Проклятие или дар | страница 54
– Ханна, постой, прошу тебя, мне нужно поговорить с тобой!
И тут внезапно случилось самое странное: она узнала его. Не повернув до конца ключ, она обернулась через плечо.
– Робин?
Он стоял на тротуаре, засунув руки в карманы. Лицо было скрыто тяжелым темным капюшоном.
Внезапный порыв ветра налетел на них обоих, поднял в воздух уличный сор. Он кивнул.
– Робин, это ты? Боже, Роб, как ты меня напугал!
– Прости, – пробормотал он. Это было на него не похоже. Тот Робин Сондерс, которого она знала, никогда не стал бы извиняться. Впрочем, выглядел он так, словно ночевать ему приходилось где попало, и пахло от него соответственно. Присмотревшись, она заметила, что на нем мятые спортивные штаны, кроссовки порваны сзади – увидеть прежнего Роба в чем-то подобном было невозможно. А воняло от него так, что дышать было трудно. – Я вот зачем пришел, – продолжил он. – Хочу попросить прощения. За все.
– Ну… – Она не могла найти нужных слов. – Ну, хорошо.
Ханна повернула ключ, начала открывать входную дверь.
– И еще! – добавил он, делая шаг в ее сторону, но, кажется, тут же пожалел о своей поспешности, отступил назад, пряча в тени голову. Или всего себя. Она все еще не видела его лица. – Хочу сказать, что я сделал для тебя кое-что. Подарок. Чтобы загладить вину.
Она продолжала открывать дверь, одновременно придерживая ее.
– Ты сделал для меня… что? – Она не понимала того, что он говорит. – Я не видела тебя полгода, и вот ты явился, и… Прости, что? Какой подарок? О чем ты?
– Прошу тебя…
Новый порыв ветра на мгновение откинула его капюшон. Он потянул его назад, но она успела заметить его лицо, охнула и попятилась. Казалось, что Робина поразила болезнь, пожирающая плоть. Вся кожа была в небольших глубоких язвах, между которыми поблескивали белый шрамы, если только… О боже, неужели это кость?
– Господи, Роб, что с тобой?
Он отступил, как можно ниже надвинув капюшон, и она заметила на его руках перчатки, словно болезнь, поразившая лицо, затронула и все тело.

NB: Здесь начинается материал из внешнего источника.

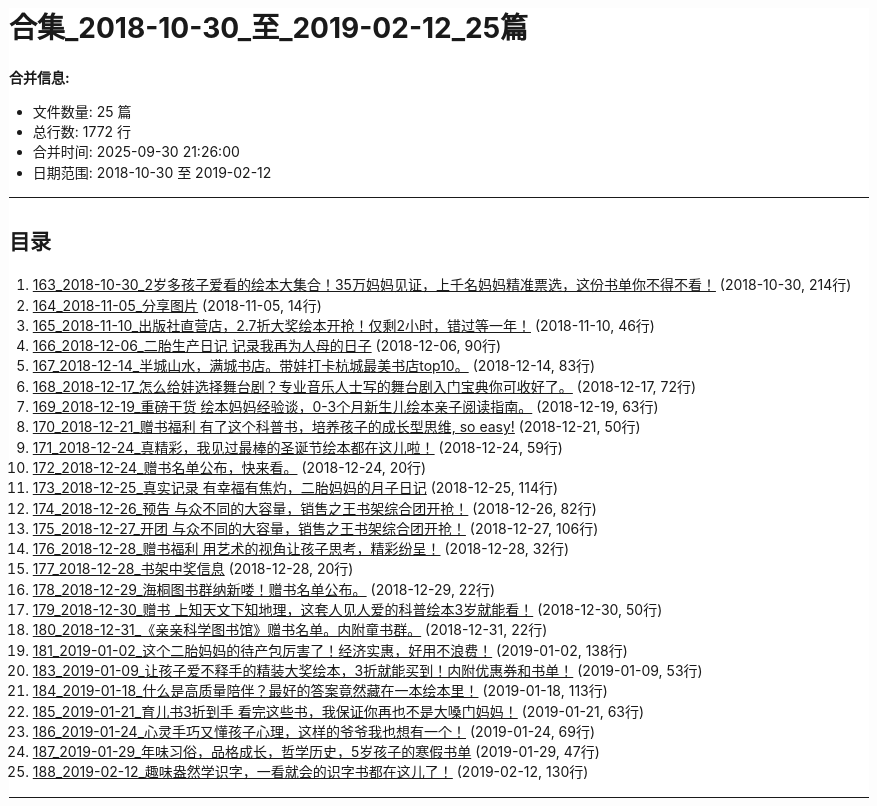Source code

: # 合集_2018-10-30_至_2019-02-12_25篇

**合并信息:**
- 文件数量: 25 篇
- 总行数: 1772 行
- 合并时间: 2025-09-30 21:26:00
- 日期范围: 2018-10-30 至 2019-02-12

---

## 目录

1. [163_2018-10-30_2岁多孩子爱看的绘本大集合！35万妈妈见证，上千名妈妈精准票选，这份书单你不得不看！](#1-163_2018-10-30_2岁多孩子爱看的绘本大集合！35万妈妈见证，上千名妈妈精准票选，这份书单你不得不看！) (2018-10-30, 214行)
2. [164_2018-11-05_分享图片](#2-164_2018-11-05_分享图片) (2018-11-05, 14行)
3. [165_2018-11-10_出版社直营店，2.7折大奖绘本开抢！仅剩2小时，错过等一年！](#3-165_2018-11-10_出版社直营店，2.7折大奖绘本开抢！仅剩2小时，错过等一年！) (2018-11-10, 46行)
4. [166_2018-12-06_二胎生产日记  记录我再为人母的日子](#4-166_2018-12-06_二胎生产日记--记录我再为人母的日子) (2018-12-06, 90行)
5. [167_2018-12-14_半城山水，满城书店。带娃打卡杭城最美书店top10。](#5-167_2018-12-14_半城山水，满城书店。带娃打卡杭城最美书店top10。) (2018-12-14, 83行)
6. [168_2018-12-17_怎么给娃选择舞台剧？专业音乐人士写的舞台剧入门宝典你可收好了。](#6-168_2018-12-17_怎么给娃选择舞台剧？专业音乐人士写的舞台剧入门宝典你可收好了。) (2018-12-17, 72行)
7. [169_2018-12-19_重磅干货  绘本妈妈经验谈，0-3个月新生儿绘本亲子阅读指南。](#7-169_2018-12-19_重磅干货--绘本妈妈经验谈，0-3个月新生儿绘本亲子阅读指南。) (2018-12-19, 63行)
8. [170_2018-12-21_赠书福利   有了这个科普书，培养孩子的成长型思维, so easy!](#8-170_2018-12-21_赠书福利---有了这个科普书，培养孩子的成长型思维,-so-easy) (2018-12-21, 50行)
9. [171_2018-12-24_真精彩，我见过最棒的圣诞节绘本都在这儿啦！](#9-171_2018-12-24_真精彩，我见过最棒的圣诞节绘本都在这儿啦！) (2018-12-24, 59行)
10. [172_2018-12-24_赠书名单公布，快来看。](#10-172_2018-12-24_赠书名单公布，快来看。) (2018-12-24, 20行)
11. [173_2018-12-25_真实记录  有幸福有焦灼，二胎妈妈的月子日记](#11-173_2018-12-25_真实记录--有幸福有焦灼，二胎妈妈的月子日记) (2018-12-25, 114行)
12. [174_2018-12-26_预告  与众不同的大容量，销售之王书架综合团开抢！](#12-174_2018-12-26_预告--与众不同的大容量，销售之王书架综合团开抢！) (2018-12-26, 82行)
13. [175_2018-12-27_开团  与众不同的大容量，销售之王书架综合团开抢！](#13-175_2018-12-27_开团--与众不同的大容量，销售之王书架综合团开抢！) (2018-12-27, 106行)
14. [176_2018-12-28_赠书福利  用艺术的视角让孩子思考，精彩纷呈！](#14-176_2018-12-28_赠书福利--用艺术的视角让孩子思考，精彩纷呈！) (2018-12-28, 32行)
15. [177_2018-12-28_书架中奖信息](#15-177_2018-12-28_书架中奖信息) (2018-12-28, 20行)
16. [178_2018-12-29_海桐图书群纳新喽！赠书名单公布。](#16-178_2018-12-29_海桐图书群纳新喽！赠书名单公布。) (2018-12-29, 22行)
17. [179_2018-12-30_赠书  上知天文下知地理，这套人见人爱的科普绘本3岁就能看！](#17-179_2018-12-30_赠书--上知天文下知地理，这套人见人爱的科普绘本3岁就能看！) (2018-12-30, 50行)
18. [180_2018-12-31_《亲亲科学图书馆》赠书名单。内附童书群。](#18-180_2018-12-31_《亲亲科学图书馆》赠书名单。内附童书群。) (2018-12-31, 22行)
19. [181_2019-01-02_这个二胎妈妈的待产包厉害了！经济实惠，好用不浪费！](#19-181_2019-01-02_这个二胎妈妈的待产包厉害了！经济实惠，好用不浪费！) (2019-01-02, 138行)
20. [183_2019-01-09_让孩子爱不释手的精装大奖绘本，3折就能买到！内附优惠券和书单！](#20-183_2019-01-09_让孩子爱不释手的精装大奖绘本，3折就能买到！内附优惠券和书单！) (2019-01-09, 53行)
21. [184_2019-01-18_什么是高质量陪伴？最好的答案竟然藏在一本绘本里！](#21-184_2019-01-18_什么是高质量陪伴？最好的答案竟然藏在一本绘本里！) (2019-01-18, 113行)
22. [185_2019-01-21_育儿书3折到手  看完这些书，我保证你再也不是大嗓门妈妈！](#22-185_2019-01-21_育儿书3折到手--看完这些书，我保证你再也不是大嗓门妈妈！) (2019-01-21, 63行)
23. [186_2019-01-24_心灵手巧又懂孩子心理，这样的爷爷我也想有一个！](#23-186_2019-01-24_心灵手巧又懂孩子心理，这样的爷爷我也想有一个！) (2019-01-24, 69行)
24. [187_2019-01-29_年味习俗，品格成长，哲学历史，5岁孩子的寒假书单](#24-187_2019-01-29_年味习俗，品格成长，哲学历史，5岁孩子的寒假书单) (2019-01-29, 47行)
25. [188_2019-02-12_趣味盎然学识字，一看就会的识字书都在这儿了！](#25-188_2019-02-12_趣味盎然学识字，一看就会的识字书都在这儿了！) (2019-02-12, 130行)

---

– Прости, – проговорил он. – Мне не следовало приходить. Я ошибся.
Он повернулся, чтобы уйти, и Ханна отпустила бы его, однако в фигуре ее старого знакомого было что-то настолько жалкое и драматичное – это было совсем не тот надменный мужчина, которого она когда-то знала, – что она невольно почувствовала жалость и, вопреки возражениям рассудка, окликнула его:
– Постой!
Он остановился, сутулясь на холодном ветру.
– Я не могу тебя впустить, – сказала она. – Уже слишком поздно, у меня сегодня был длинный день, и потом, это просто… Нет, не сегодня.